12. There Will Be One (1) Awkward Camera Cut to Lana Del Rey Looking Like She Just Remembered She’s at a Football Game
Lana will be there, because she’s still in her mainstream pop girlie crossover era and possibly to support Jack Antonoff’s entire grip on the industry as well as bestie Taylor Swift. At some point during Kendrick’s set—or maybe when Doechii hits the stage—the camera will cut to her, blank-faced, slowly clapping, hitting her pen, before she leans over to Taylor Swift to ask, “Wait… what quarter is this?”

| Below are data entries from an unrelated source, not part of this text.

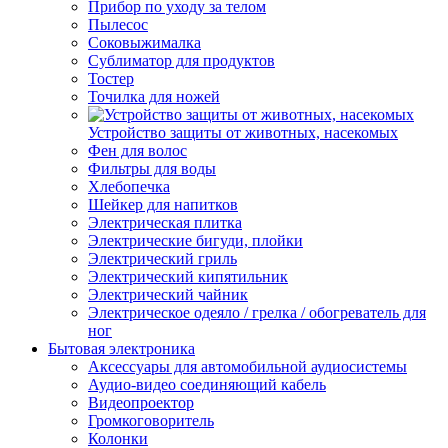
Прибор по уходу за телом
Пылесос
Соковыжималка
Сублиматор для продуктов
Тостер
Точилка для ножей
Устройство защиты от животных, насекомых
Фен для волос
Фильтры для воды
Хлебопечка
Шейкер для напитков
Электрическая плитка
Электрические бигуди, плойки
Электрический гриль
Электрический кипятильник
Электрический чайник
Электрическое одеяло / грелка / обогреватель для
ног
Бытовая электроника
Аксессуары для автомобильной аудиосистемы
Аудио-видео соединяющий кабель
Видеопроектор
Громкоговоритель
Колонки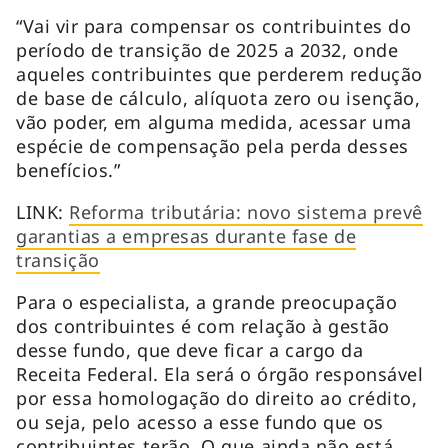
“Vai vir para compensar os contribuintes do
período de transição de 2025 a 2032, onde
aqueles contribuintes que perderem redução
de base de cálculo, alíquota zero ou isenção,
vão poder, em alguma medida, acessar uma
espécie de compensação pela perda desses
benefícios.”
LINK:
Reforma tributária: novo sistema prevê
garantias a empresas durante fase de
transição
Para o especialista, a grande preocupação
dos contribuintes é com relação à gestão
desse fundo, que deve ficar a cargo da
Receita Federal. Ela será o órgão responsável
por essa homologação do direito ao crédito,
ou seja, pelo acesso a esse fundo que os
contribuintes terão. O que ainda não está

Final Prediction: This Will Be the First Super Bowl Where I Actually Stay Seated for the Entire Game
Historically, my relationship with football has been strictly halftime-oriented—a performance-based sport, if you will. The actual game? A background event between celebrity sightings, reaction shots, and the brief but crucial moments when Rihanna or Beyoncé descend from the heavens.
But this year? I will be seated.
Not because I suddenly care about yard lines or blitz formations (I had to Google both of those just now), but because for the first time, the NFL finally understands that this game is just as much about tracking Taylor Swift’s every movement as it is about touchdowns.
Will she be screaming Not Like Us next to Lana Del Rey, who looks like she just woke up from a dream? Will Jay-Z finally lose his ability to remain neutral? Will Kanye do something that makes the broadcast legally obligated to issue a statement before the post-game show?
There’s too much at stake.
So yes, I will be watching—not just for the halftime show, but for every cutaway shot, every uncomfortable A-list interaction, and every moment that proves once and for all that the Super Bowl is no longer just a football game.
It’s an entire pop culture ecosystem. And this year? I am its biggest fan.